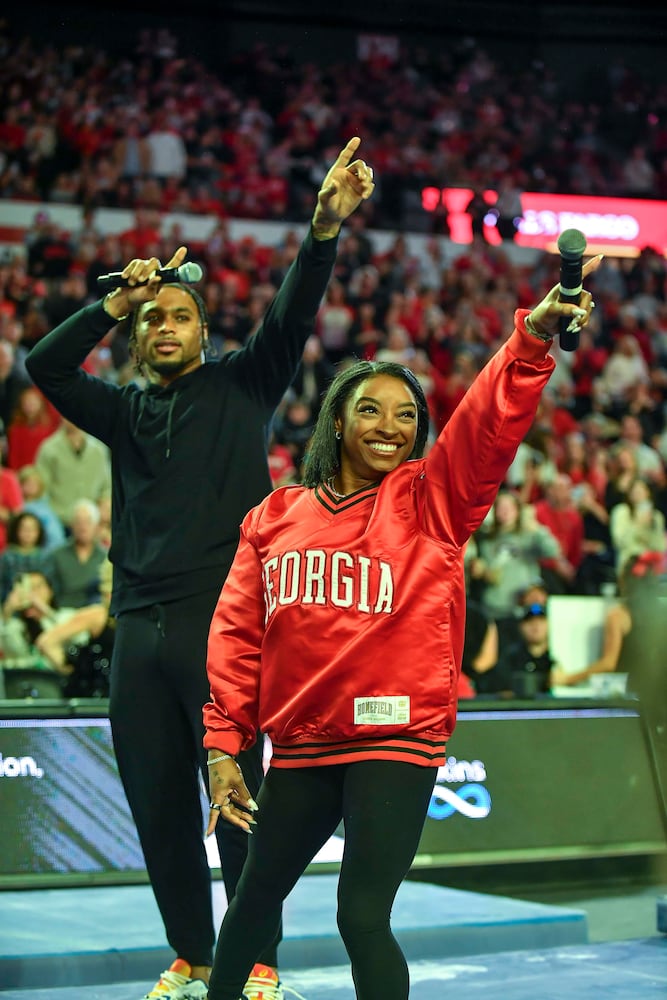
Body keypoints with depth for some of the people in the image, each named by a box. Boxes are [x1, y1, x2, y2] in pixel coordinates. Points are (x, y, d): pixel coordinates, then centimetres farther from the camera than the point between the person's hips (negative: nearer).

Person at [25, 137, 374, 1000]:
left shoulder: (242, 386, 8)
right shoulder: (126, 412, 16)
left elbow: (293, 316, -6)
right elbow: (44, 366, 5)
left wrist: (324, 230, -20)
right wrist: (115, 303, -2)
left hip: (222, 622, -4)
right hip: (139, 628, 4)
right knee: (157, 803, 8)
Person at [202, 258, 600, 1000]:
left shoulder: (432, 500, -1)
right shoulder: (274, 519, 6)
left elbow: (489, 422, -17)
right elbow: (237, 633, 5)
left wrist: (532, 339, -33)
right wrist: (224, 742, 0)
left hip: (396, 740, -4)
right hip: (300, 746, 4)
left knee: (362, 917, -11)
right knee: (256, 896, 20)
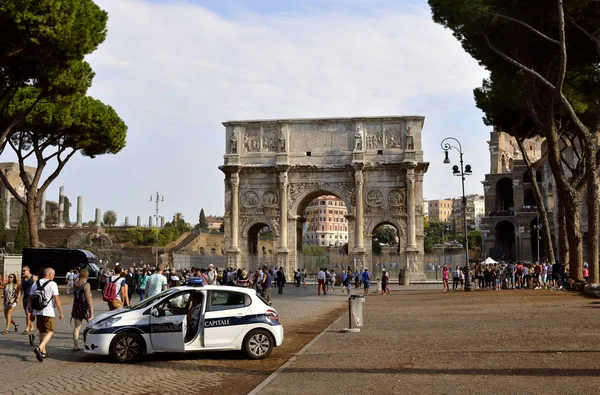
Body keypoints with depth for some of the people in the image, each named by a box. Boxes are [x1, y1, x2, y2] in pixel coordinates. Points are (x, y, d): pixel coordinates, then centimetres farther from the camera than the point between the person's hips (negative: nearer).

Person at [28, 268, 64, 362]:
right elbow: (57, 299, -12)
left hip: (37, 311, 6)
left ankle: (43, 352, 23)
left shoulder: (35, 283, 10)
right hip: (48, 312, -6)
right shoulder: (52, 284, -9)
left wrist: (31, 310, 21)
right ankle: (39, 348, -21)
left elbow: (31, 298, 12)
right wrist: (61, 313, -8)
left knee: (42, 331, 18)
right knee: (50, 331, -1)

Your goal:
What should appear is an exact copy of the lines from the one containing "left elbow: (489, 422, -17)" through the last line of the records above, pictures excluded.

Exercise output:
left elbow: (489, 422, -17)
right elbow: (237, 633, 5)
left wrist: (532, 339, -33)
right wrist: (224, 742, 0)
left hip: (396, 740, -4)
right hip: (300, 746, 4)
left knee: (362, 917, -11)
right knee: (256, 896, 20)
Body keypoints with depth for some of the people in the image, each named by a box. Boxes are [x1, y1, x2, y2] in pixel coordinates. Points are (x, y, d): pixel coordinates, then centimetres farther from the camera than the point between the person's hips (negative: nearer).

Person at [28, 268, 64, 362]:
right elbow: (57, 299, -12)
left hip: (37, 311, 6)
left ankle: (43, 352, 23)
left shoulder: (35, 283, 10)
right hip: (48, 312, -6)
right shoulder: (52, 284, -9)
left wrist: (31, 310, 21)
right ankle: (39, 348, -21)
left elbow: (31, 298, 12)
right wrist: (61, 313, -8)
left knee: (42, 331, 18)
right knee: (50, 331, -1)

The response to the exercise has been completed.